“Is everything alright?” Laura asked.
“Can I help?” Adam said at the same time. “I’m a doctor.”
Relief flooded Rovena’s worried face. “Yes, please. My daughter.” She waved them in.
Chapter Eighteen
While Laura wipedher muddy boots on the door mat, Adam kicked his off in the entrance and hurried in.
A half-dressed Tirana lay on her side on a small sofa. Towels were draped under her naked lower half and there was a large wet stain on the carpet.
In an instant, Adam was kneeling next to the girl, a hand on her fat stomach. “When did the pains start?” he asked very gently.
“This afternoon,” she gasped as her face twisted with pain. “But now much worse.”
Rovena walked to stand beside them and placed a wet towel on her daughter’s forehead. “We thought it was temporary but now the pain is constant.”
“How far apart are the pains?” Adam asked.
Understanding hit Laura like a wave.
The girl she’d imagined to be chubby was in fact pregnant. Not very, but now she knew what she was looking at, Laura could see a clear bump, as if someone had stuffed a cushion under the girl’s skin.
“How far along is she? Do you know when her due date was supposed to be?” Adam asked. He addressed his question to Rovena but his eyes never left her daughter.
“I’m not sure. I think seven months.”
“Has she had an antenatal plan?”
Rovena shook her head. “We only found out about the baby when we arrived here and the doctor is expensive here. We went once.”
“Did he refer her to a midwife?”
“Yes. In Jersey. We can’t go because of work, and the ferry costs too much.”
Adam spoke to Tirana, “Don’t worry, I’m going to phone Doctor Wright and we’ll get you all the help you need as quickly as possible.”
“We don’t have his number,” Rovena said.
Laura fished in her pocket for her own phone. “I’ll look it up. Do you have signal here?”
They did and Laura quickly found the entry for Dr John Wright. She selected it and put her phone in speaker mode so Adam could hear.
The woman who answered sounded very put out. “I’m afraid my husband is off the island for a few days.”
Adam looked astounded. “Tell her I have a young woman in labour. Who else is on-call?”
“I’m afraid I can’t help you,” the wife repeated. “As I said, we’re off the island.”

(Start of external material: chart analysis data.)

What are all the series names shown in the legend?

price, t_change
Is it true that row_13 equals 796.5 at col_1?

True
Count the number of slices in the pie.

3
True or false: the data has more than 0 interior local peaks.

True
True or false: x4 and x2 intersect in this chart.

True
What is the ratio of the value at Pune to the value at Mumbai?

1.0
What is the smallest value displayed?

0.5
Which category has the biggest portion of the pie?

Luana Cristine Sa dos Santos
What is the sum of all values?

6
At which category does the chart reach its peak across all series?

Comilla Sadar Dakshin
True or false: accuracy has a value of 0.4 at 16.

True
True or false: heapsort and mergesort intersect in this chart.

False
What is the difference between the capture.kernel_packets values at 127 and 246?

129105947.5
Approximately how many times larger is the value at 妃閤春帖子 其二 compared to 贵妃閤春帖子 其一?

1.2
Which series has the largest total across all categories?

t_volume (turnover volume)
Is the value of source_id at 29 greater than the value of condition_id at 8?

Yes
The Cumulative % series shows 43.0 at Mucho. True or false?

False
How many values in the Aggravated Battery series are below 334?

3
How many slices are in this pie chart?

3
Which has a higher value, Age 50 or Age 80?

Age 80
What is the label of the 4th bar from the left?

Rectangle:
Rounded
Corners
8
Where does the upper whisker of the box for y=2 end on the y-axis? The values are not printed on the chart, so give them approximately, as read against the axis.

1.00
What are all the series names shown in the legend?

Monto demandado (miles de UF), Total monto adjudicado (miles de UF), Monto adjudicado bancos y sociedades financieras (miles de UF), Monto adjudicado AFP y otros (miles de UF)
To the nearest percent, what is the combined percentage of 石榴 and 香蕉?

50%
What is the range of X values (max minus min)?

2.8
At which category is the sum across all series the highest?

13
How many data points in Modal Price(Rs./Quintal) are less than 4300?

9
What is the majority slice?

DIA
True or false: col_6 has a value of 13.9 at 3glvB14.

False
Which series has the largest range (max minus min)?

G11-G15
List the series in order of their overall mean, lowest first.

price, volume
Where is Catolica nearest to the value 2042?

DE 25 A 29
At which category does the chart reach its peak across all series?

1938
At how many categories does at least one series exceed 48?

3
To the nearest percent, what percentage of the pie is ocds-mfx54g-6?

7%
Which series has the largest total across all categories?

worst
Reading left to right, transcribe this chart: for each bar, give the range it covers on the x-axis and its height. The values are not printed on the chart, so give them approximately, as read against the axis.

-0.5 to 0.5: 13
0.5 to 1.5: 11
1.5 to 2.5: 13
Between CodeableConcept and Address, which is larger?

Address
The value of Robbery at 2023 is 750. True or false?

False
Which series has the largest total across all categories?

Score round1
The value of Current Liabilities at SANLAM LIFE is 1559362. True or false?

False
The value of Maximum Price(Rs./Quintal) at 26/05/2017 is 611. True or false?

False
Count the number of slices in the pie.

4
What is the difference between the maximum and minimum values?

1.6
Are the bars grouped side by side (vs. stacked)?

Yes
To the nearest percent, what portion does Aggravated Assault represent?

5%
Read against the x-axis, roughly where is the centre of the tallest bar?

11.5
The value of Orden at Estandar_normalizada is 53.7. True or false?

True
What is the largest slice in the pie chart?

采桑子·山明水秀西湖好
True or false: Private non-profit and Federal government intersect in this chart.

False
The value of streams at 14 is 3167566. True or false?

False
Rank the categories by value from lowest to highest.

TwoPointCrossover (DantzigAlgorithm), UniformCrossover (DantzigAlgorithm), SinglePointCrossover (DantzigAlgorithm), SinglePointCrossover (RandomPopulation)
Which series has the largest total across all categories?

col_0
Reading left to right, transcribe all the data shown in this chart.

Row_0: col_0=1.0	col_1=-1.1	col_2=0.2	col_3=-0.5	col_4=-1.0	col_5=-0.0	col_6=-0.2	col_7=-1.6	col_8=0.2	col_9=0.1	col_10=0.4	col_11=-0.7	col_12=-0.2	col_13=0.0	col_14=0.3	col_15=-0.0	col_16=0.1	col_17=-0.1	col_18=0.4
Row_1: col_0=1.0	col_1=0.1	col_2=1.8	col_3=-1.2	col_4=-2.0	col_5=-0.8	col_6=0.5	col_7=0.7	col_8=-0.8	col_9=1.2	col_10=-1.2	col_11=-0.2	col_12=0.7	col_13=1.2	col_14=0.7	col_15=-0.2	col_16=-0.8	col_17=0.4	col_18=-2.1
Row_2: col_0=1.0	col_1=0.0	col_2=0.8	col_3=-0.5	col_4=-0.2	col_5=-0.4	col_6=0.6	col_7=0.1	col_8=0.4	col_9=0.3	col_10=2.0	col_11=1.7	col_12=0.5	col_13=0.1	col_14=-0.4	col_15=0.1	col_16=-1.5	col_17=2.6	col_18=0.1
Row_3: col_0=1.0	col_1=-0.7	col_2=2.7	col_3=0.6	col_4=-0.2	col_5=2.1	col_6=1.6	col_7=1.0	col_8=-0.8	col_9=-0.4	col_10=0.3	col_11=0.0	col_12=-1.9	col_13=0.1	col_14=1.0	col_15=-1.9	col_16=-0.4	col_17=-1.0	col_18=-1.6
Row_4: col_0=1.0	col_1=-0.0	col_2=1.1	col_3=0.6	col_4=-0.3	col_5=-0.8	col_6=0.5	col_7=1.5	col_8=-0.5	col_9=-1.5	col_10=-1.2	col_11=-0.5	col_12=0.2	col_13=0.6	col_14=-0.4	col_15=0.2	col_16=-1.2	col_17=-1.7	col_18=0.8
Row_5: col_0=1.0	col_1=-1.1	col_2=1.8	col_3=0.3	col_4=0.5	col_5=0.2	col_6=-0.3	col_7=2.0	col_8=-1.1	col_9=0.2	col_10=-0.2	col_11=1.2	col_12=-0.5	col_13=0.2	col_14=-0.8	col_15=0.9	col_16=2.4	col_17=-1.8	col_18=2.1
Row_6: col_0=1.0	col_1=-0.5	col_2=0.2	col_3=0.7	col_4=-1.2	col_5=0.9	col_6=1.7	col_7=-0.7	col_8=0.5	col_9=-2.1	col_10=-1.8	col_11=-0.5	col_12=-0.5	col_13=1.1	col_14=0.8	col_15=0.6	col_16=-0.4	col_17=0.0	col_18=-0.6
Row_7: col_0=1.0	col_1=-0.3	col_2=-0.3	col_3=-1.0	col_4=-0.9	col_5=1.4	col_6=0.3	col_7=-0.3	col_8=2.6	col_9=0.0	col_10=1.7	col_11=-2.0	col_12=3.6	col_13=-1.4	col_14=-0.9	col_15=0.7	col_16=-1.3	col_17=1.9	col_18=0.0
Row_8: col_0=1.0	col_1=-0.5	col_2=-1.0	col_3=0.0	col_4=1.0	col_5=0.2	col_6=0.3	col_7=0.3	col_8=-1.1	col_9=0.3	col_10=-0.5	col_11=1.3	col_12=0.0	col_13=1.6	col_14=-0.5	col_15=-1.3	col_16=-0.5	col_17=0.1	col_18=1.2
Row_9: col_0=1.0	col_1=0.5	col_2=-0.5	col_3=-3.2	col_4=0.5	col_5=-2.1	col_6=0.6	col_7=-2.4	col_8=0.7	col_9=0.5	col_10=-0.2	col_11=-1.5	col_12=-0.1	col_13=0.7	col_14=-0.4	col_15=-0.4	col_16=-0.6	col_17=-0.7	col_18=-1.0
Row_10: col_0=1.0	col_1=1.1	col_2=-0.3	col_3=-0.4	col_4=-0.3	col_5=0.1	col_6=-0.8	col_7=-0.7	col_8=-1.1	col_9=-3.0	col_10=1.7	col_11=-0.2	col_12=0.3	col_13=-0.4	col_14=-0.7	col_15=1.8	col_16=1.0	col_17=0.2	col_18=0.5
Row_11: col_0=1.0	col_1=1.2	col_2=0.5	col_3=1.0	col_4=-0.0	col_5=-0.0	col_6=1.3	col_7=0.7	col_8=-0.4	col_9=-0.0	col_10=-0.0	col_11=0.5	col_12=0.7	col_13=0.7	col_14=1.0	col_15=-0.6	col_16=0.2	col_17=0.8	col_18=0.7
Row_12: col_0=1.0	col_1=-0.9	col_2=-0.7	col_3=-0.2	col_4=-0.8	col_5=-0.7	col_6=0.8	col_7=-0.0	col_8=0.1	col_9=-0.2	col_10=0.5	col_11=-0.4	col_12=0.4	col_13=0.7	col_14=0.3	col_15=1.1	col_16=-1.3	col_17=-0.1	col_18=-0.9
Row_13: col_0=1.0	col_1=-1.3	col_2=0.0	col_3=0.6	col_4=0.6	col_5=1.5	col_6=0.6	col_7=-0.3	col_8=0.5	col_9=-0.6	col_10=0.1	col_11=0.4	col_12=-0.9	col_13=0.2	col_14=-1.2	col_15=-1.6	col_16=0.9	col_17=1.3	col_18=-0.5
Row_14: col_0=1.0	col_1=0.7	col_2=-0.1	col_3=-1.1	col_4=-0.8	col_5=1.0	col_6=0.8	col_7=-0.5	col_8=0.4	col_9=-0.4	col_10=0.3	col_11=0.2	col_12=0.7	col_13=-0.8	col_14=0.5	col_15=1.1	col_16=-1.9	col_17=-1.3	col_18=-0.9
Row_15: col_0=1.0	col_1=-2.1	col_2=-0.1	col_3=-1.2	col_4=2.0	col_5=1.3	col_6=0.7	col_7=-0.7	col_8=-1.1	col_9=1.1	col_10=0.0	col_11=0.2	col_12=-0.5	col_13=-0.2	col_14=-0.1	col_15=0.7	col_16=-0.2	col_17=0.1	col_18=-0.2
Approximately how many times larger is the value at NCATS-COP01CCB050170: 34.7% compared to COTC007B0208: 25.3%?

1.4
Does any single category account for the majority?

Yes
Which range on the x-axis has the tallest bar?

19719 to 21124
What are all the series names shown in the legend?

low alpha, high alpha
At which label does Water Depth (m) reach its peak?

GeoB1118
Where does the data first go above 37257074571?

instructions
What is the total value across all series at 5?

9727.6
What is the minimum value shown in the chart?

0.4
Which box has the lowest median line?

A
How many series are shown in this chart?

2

Adam swore as he took the phone from Laura. “Can you tell him the following: we have a pre-term delivery, possibly 36 weeks’ gestation.”
A beep sounded – the alarm for battery running very low. She wanted to warn him, but he must have guessed because he took the call off speaker and held the phone to his ear. “Contractions are moderate to strong and three minutes apart,” he said as he walked out of the room.
Alone with the woman, Laura tried to think what she could do to help. “Show me your kitchen. I’ll make some tea.”
Typical, the British solution to all problems. She filled the kettle over the sink and plugged it in. No doubt when the apocalypse came, someone would stand on the lip of disaster offering to make everyone a nice cup of tea.
Well, what else was she going to do? She was a dressmaker not a nurse, and all her life, she’d been healthy and strong and almost never had to see a doctor. Even as a child, when she had 'flu, her grandmother had simply given her a cup of tomato soup and told her to “stop whining.”